Given data:

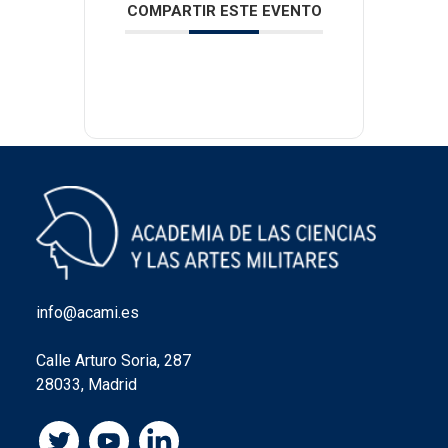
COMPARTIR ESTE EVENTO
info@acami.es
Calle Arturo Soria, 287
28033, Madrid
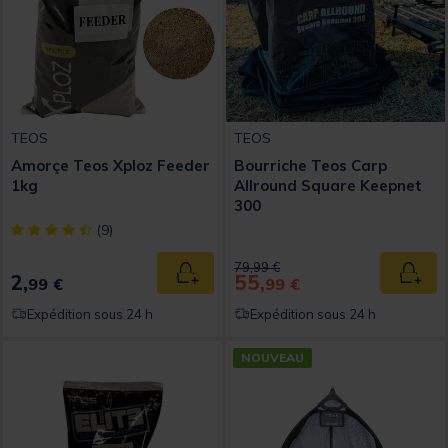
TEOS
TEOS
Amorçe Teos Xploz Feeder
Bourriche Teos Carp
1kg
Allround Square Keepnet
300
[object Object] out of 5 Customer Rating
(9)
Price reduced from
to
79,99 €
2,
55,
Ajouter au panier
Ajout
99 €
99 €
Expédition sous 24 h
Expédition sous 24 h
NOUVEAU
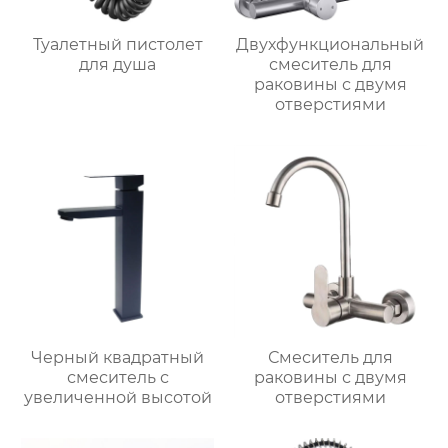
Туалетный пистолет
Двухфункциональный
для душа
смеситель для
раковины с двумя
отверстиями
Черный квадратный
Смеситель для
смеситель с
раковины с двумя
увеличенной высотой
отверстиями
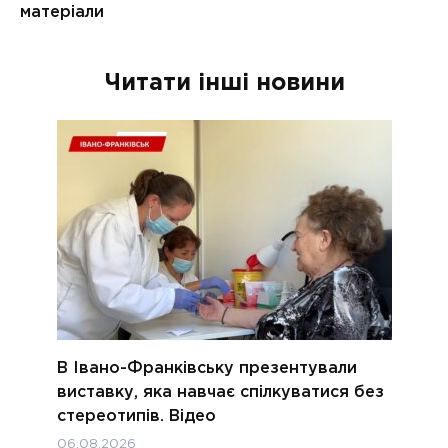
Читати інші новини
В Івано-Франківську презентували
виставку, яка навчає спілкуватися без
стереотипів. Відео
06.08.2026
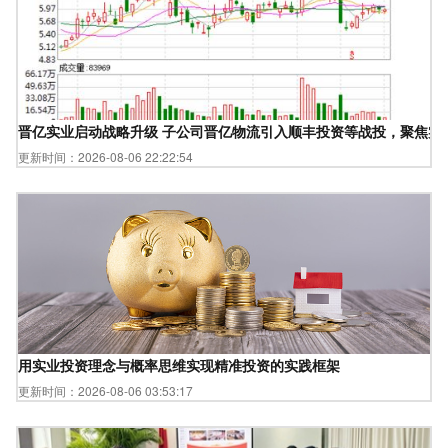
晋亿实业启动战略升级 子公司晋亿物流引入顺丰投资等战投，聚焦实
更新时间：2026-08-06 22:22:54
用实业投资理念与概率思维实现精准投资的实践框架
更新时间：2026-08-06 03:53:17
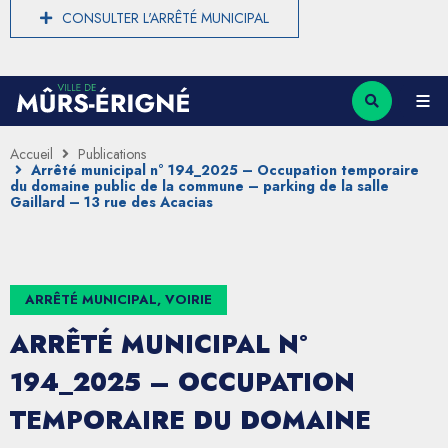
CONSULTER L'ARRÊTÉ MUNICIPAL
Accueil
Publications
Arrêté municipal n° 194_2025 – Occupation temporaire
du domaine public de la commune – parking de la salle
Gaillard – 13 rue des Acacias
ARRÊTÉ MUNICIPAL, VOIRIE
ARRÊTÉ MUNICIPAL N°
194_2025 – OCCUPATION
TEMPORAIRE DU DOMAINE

Problem details: What the answer needs is every line from the data above with "更新时间" in it.

Answer section:
更新时间：2026-08-06 22:22:54
更新时间：2026-08-06 03:53:17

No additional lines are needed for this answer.